After much discussion, St. Paul Mayor Chris Coleman and community leaders have agreed to ask outside auditors to review the police-civilian board that looks at citizen complaints against officers.
Coleman and Police Chief Tom Smith met Thursday with Jeff Martin, St. Paul NAACP president; the Rev. Charles Gill, St. Paul Black Interdenominational Ministerial Alliance president, and Tyrone Terrill, African American Leadership Council president, to discuss the performance of the city’s Police-Civilian Internal Affairs Review Commission, according to a news release.
City officials said the meeting, which had been planned for more than a month, was not related to the fatal shooting early Wednesday of Marcus Golden, a 24-year-old black man, by two police officers.
But Martin had said in the hours after the shooting that an internal review of the incident by the police-civilian commission would not be truly independent because the board is made up of police officers and residents who advise the chief.
The group held its first meeting in November, after the commission exonerated three officers who had been involved in the arrest and use of a stun gun on Chris Lollie, who is black. Video of Lollie’s encounter with the officers in a downtown skyway last year drew wide attention, and Martin said after the commission’s ruling that he thought the system was flawed.
“We agreed today that we need to begin with an audit … including conversations with all of the founding members,” Coleman said in a statement. “We need to know what, if anything, is broken before we can identify what needs to be fixed and how we might proceed.”
A grand jury will first review fatal officer-involved shootings to decide whether criminal charges should be filed. An internal review comes next.
The civilian review commission, founded in 1993, is made up of five citizens and two members of the St. Paul Police Federation. It reviews all citizen complaints alleging excessive force, discrimination, poor public relations and improper procedures or conduct by police. It also reviews complaints referred by the mayor or police chief, and all instances when an officer fires a gun for a reason other than training.
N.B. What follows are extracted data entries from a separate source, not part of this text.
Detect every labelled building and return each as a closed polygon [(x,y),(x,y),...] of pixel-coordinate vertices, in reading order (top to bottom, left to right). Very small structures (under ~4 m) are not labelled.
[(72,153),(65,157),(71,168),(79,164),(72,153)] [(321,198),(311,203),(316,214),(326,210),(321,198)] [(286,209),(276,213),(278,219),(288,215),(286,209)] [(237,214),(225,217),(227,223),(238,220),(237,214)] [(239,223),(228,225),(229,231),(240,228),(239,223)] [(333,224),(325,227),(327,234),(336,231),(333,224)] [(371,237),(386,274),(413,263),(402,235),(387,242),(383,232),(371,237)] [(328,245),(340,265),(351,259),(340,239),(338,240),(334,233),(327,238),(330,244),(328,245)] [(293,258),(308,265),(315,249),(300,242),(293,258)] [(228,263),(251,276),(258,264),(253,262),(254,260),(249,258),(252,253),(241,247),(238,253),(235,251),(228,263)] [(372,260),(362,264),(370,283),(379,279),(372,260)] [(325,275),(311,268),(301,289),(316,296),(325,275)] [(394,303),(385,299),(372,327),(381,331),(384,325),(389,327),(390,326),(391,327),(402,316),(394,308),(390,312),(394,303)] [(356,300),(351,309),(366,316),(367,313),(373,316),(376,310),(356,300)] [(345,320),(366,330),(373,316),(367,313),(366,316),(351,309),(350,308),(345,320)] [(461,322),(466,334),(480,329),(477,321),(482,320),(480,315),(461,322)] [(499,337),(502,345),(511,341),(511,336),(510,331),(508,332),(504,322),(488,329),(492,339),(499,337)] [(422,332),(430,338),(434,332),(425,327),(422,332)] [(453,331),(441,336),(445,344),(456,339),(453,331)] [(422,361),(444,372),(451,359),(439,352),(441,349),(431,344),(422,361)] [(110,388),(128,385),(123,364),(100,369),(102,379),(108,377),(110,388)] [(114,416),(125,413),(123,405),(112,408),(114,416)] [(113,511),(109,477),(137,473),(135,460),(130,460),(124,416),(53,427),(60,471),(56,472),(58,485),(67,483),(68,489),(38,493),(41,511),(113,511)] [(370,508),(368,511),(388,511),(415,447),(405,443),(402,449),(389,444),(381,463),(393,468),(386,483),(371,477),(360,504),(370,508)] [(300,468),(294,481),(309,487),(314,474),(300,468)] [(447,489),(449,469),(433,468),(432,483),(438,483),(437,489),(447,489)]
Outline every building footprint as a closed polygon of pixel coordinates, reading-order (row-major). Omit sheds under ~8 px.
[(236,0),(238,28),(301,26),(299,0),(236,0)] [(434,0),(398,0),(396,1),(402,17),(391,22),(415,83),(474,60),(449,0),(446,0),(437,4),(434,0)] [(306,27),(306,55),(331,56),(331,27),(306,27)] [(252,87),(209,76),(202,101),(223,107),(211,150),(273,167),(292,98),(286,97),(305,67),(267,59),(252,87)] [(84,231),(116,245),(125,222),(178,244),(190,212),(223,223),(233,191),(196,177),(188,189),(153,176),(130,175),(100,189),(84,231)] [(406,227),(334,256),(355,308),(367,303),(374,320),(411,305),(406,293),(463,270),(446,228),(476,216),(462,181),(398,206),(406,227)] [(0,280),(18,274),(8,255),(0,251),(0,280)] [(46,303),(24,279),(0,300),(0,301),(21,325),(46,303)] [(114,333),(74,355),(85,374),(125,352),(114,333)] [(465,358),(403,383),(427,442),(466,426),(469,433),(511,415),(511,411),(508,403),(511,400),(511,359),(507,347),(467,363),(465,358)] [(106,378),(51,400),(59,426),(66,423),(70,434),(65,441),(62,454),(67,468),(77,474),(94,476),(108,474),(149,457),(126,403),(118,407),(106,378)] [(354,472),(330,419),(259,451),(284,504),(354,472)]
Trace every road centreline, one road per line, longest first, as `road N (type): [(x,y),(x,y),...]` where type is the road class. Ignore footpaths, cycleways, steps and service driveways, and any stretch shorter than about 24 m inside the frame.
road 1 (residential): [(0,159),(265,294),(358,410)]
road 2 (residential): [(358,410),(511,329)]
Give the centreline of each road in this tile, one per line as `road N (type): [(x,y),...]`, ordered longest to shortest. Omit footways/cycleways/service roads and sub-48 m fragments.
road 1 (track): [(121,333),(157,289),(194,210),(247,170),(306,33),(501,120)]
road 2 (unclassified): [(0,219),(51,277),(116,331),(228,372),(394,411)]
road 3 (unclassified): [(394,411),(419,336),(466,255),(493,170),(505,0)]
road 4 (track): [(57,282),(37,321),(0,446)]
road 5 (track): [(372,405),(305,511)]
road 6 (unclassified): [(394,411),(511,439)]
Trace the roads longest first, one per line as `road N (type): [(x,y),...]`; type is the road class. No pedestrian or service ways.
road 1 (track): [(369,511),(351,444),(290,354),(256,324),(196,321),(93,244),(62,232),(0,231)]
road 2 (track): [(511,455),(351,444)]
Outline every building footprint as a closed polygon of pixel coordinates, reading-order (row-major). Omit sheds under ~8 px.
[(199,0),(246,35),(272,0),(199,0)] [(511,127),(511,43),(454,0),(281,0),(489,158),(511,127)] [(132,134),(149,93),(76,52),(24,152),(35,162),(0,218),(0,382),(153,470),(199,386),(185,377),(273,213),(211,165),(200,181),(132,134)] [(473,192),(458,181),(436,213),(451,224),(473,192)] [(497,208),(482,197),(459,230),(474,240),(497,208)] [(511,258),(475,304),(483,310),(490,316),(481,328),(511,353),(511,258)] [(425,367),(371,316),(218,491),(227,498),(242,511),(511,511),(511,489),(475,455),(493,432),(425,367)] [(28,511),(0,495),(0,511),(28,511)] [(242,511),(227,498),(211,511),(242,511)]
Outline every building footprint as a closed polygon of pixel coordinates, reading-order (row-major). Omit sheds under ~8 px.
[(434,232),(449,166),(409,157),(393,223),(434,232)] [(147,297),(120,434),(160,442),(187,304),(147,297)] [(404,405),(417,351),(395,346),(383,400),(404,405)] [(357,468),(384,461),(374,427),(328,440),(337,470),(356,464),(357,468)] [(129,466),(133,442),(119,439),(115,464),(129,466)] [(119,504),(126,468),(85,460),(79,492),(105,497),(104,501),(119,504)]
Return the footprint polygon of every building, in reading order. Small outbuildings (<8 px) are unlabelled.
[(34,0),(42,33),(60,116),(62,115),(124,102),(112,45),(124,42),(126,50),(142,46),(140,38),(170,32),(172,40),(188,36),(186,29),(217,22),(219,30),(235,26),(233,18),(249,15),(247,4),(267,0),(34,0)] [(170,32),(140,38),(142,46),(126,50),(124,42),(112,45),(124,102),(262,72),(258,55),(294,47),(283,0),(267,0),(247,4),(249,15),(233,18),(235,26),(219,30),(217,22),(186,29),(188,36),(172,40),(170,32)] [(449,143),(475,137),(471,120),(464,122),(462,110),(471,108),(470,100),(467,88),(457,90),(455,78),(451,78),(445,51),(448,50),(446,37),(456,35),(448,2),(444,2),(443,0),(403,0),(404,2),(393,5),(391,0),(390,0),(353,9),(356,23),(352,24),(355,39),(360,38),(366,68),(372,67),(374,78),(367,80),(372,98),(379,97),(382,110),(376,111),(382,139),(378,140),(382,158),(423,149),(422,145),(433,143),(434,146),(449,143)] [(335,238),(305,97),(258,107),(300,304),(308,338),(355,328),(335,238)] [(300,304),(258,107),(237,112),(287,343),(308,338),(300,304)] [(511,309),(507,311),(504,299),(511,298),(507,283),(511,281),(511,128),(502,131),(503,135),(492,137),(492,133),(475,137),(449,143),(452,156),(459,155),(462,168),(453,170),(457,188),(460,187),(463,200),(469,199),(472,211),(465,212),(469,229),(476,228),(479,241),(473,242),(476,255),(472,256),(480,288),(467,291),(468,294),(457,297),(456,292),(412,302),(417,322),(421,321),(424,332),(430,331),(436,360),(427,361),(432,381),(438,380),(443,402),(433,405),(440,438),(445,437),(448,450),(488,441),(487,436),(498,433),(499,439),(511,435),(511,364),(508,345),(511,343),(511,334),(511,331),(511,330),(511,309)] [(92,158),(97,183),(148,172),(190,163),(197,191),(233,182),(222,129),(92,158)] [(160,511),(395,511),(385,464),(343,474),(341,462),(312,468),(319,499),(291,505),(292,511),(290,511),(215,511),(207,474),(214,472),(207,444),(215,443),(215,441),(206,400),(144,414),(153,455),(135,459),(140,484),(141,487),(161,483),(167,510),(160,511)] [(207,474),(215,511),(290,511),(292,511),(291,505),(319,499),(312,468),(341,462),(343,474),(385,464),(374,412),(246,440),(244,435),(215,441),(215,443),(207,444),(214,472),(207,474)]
The commission recommends a disposition on investigations it reviews and also disciplinary action, when warranted, to the police chief, who has final authority.
Details such as when the audit will be conducted, who will conduct it and how much it will cost have not been determined yet, said Tonya Tennessen, spokeswoman for the mayor.
The audit is likely to include an evaluation of the number of cases reviewed, how many cases are sustained and how those numbers compare with other cities, she said.
Auditors may also look at police review structures used elsewhere. Tennessen said the audit should include talks with the founding members of the commission, including black leaders, police and city administrators at the time.